Shein and its rival fast-fashion e-commerce parvenu Temu have become subjects of intensifying US scrutiny over the past year or so. They are both China-founded, although Shein is now headquartered in Singapore, and both have followed a business model of shipping extremely cheap items to international consumers, partly by using a tax loophole called de minimis that exempts directly-shipped packages under $800 in value from import tax. The Biden administration said last week that over the last 10 years, the number of packages flowing into the US under de minimis has gone up from 140 million per year to 1 billion.

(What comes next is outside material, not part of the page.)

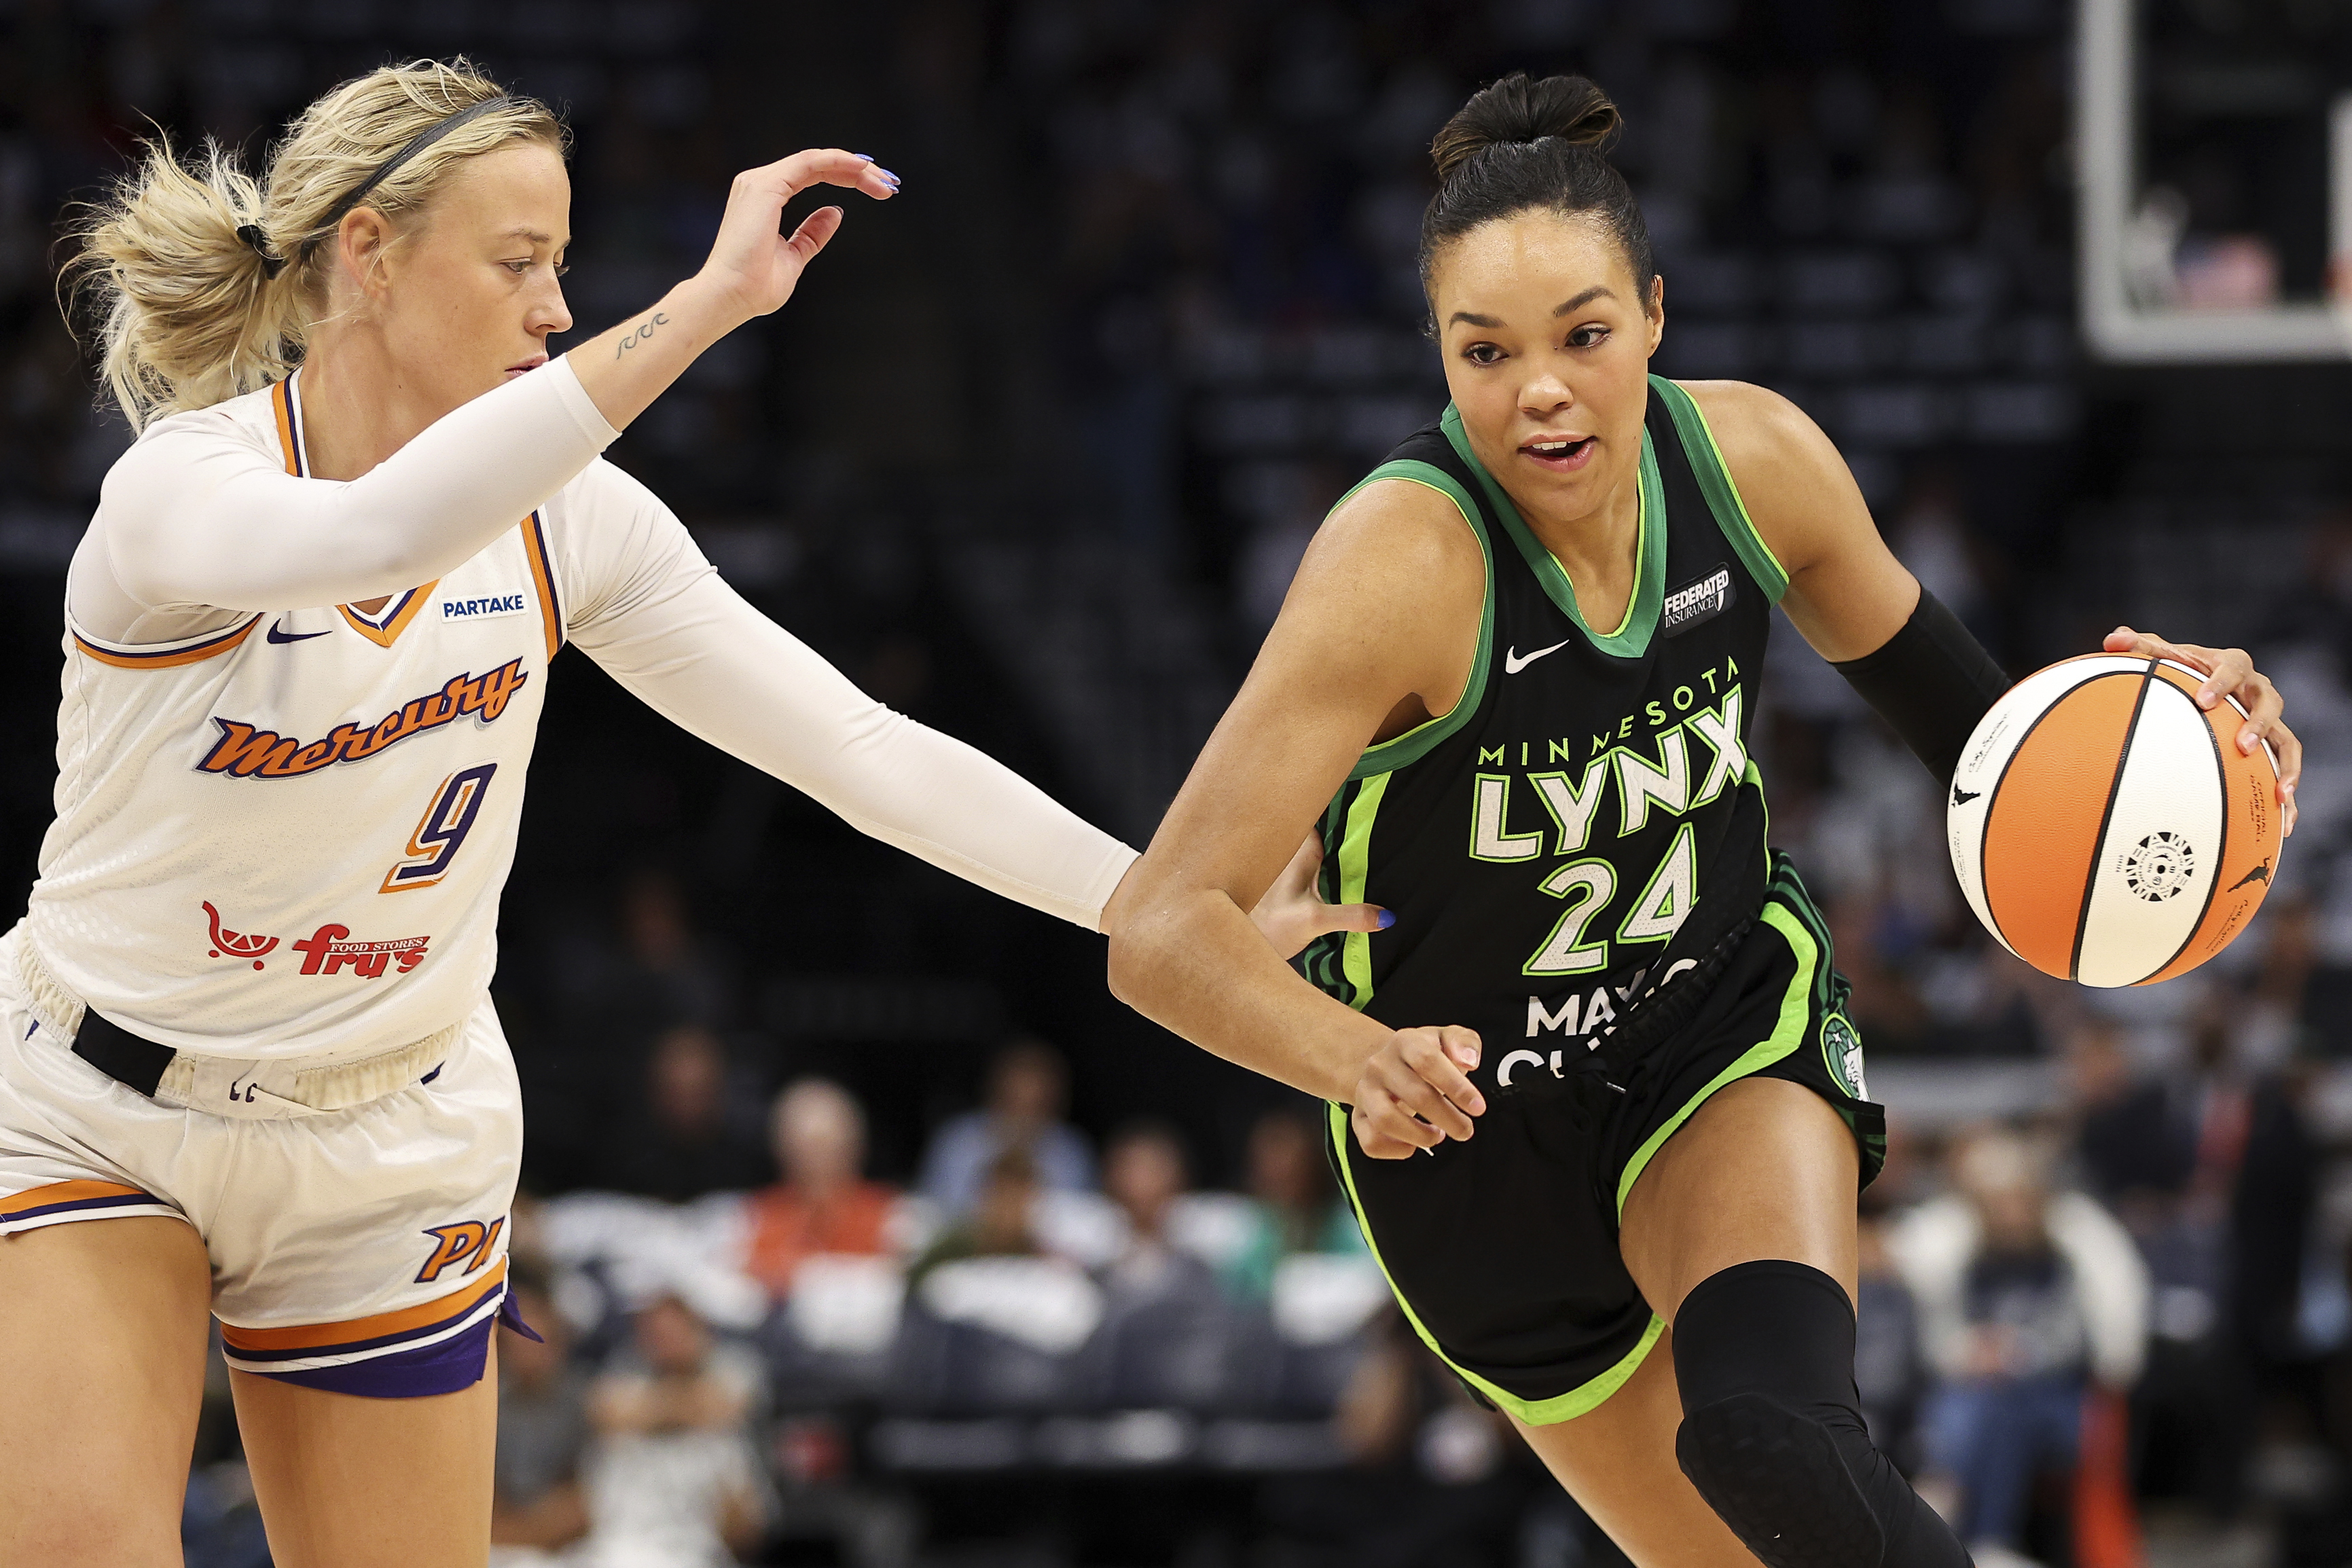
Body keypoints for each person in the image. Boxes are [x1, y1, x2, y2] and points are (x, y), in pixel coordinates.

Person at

Shein was clearly sensing shifting winds in the US as it switched its IPO plans from New York to London, but now a one-two from both US and UK officials could rain on that parade: 

  • Shein’s decision to list in London brought the UK’s financial regulator under elevated scrutiny, and now a Labour politician who’s head of a parliamentary business committee said he wants to see legislation for combatting forced labor in Chinese supply chains.
  • Shein has historically been accused of benefiting from forced labor, especially from the suppressed Uyghur population. In a statement to the FT, Shein said it has a “zero-tolerance policy” for forced labor, though its 2023 sustainability report published last month did find two cases of child labor in its supply chain.

The Clock is Ticking: In other geopolitical football news, TikTok’s court battle against its US ban from President Biden started yesterday, and is due to run for a long time. If only the prosecution could break their arguments down into neat, bite-sized videos.